The second factor is stakeholder and investor pressure. Even before the onset of the pandemic, sensitivities to the environmental and social impact of firms had become acute. In a study conducted by KPMG in 2018, more than a third of the top managements surveyed indicated that investor pressure had increased their company’s focus on ESG aspects. Given the enormous power of the internet and the social media to foster instantaneous global conversations, we have seen cases where questionable practices by firms – be it in terms of environmental degradation, unfair behaviours vis-à-vis their own employees or affected communities – have led to tidal waves of protest, impacting their brand equity and valuations. The set of key stakeholders of a firm has effectively expanded beyond the traditional model of investors, shareholders and employees; and now encompasses a larger cohort, like communities, the media, and civil society organizations. Klaus Schwab, Founder and Executive Chairman of the World Economic Forum (WEF) explains this as a transition from ‘shareholder-oriented capitalism’ to ‘stakeholder-oriented capitalism.

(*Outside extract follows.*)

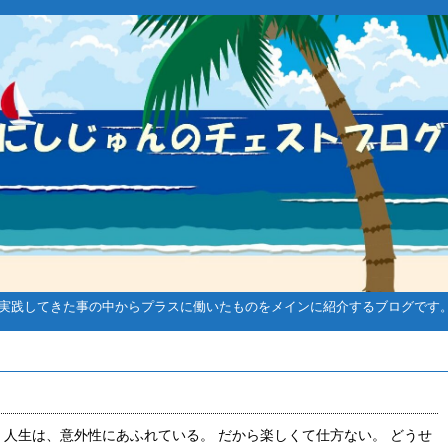
実践してきた事の中からプラスに働いたものをメインに紹介するブログです
ゴルフ関連
ゴル
 人生は、意外性にあふれている。 だから楽しくて仕方ない。 どうせ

The third factor that is compelling firms to make this transition towards ‘goodness’ has been the recent intensification of regulatory pressures. Governments across the world have started issuing regulations for inducing ESG compliance. Several stock exchanges have adopted listing rules on ESG disclosures, and around 97 stock exchanges including India’s National Stock Exchange and BSE India Ltd. have become partners of the Sustainable Stock Exchanges Initiative, a United Nations initiative to promote responsible investment in sustainable development and to advance corporate performance on ESG issues. The UN Global Compact’s three-year strategic plan announced in January 2021 aims to hasten the adoption of corporate sustainability and principled business practices.
One of the challenges that regulators face is the wide diversity of ESG measurement metrics, and there is a pressing need to evolve ESG measures that hold good globally, and are acceptable to all stakeholders. In India, the Securities and Exchange Board of India (SEBI), had mandated Business Responsibility Reporting (BRRs) for the top 1000 listed companies. In August 2020, the Ministry of Corporate Affairs (MCA) released the report of a committee on BRR, focusing on key themes like value chain, labour welfare, gender equity and other fairness indices. The regulatory landscape is tightening; with new focus on aspects like and naming and shaming companies, as well as on providing public access to key information; informed by the thinking that “Sunlight is the best disinfectant”, to quote the great Justice Louis Brandeis of the U.S. Supreme Court.
In sum, the actions of companies in the realm of environmental and social impact, as well as on internal good governance, have become existential issues, which no firm can henceforth afford to ignore. The time has come for companies to conclude ESG Compacts that hold them accountable for how they treat the environment they operate in, how they address their stakeholders’ concerns, and how they treat their employees, without which their survival and flourishing will justly be called into question.
Views expressed above are the author’s own.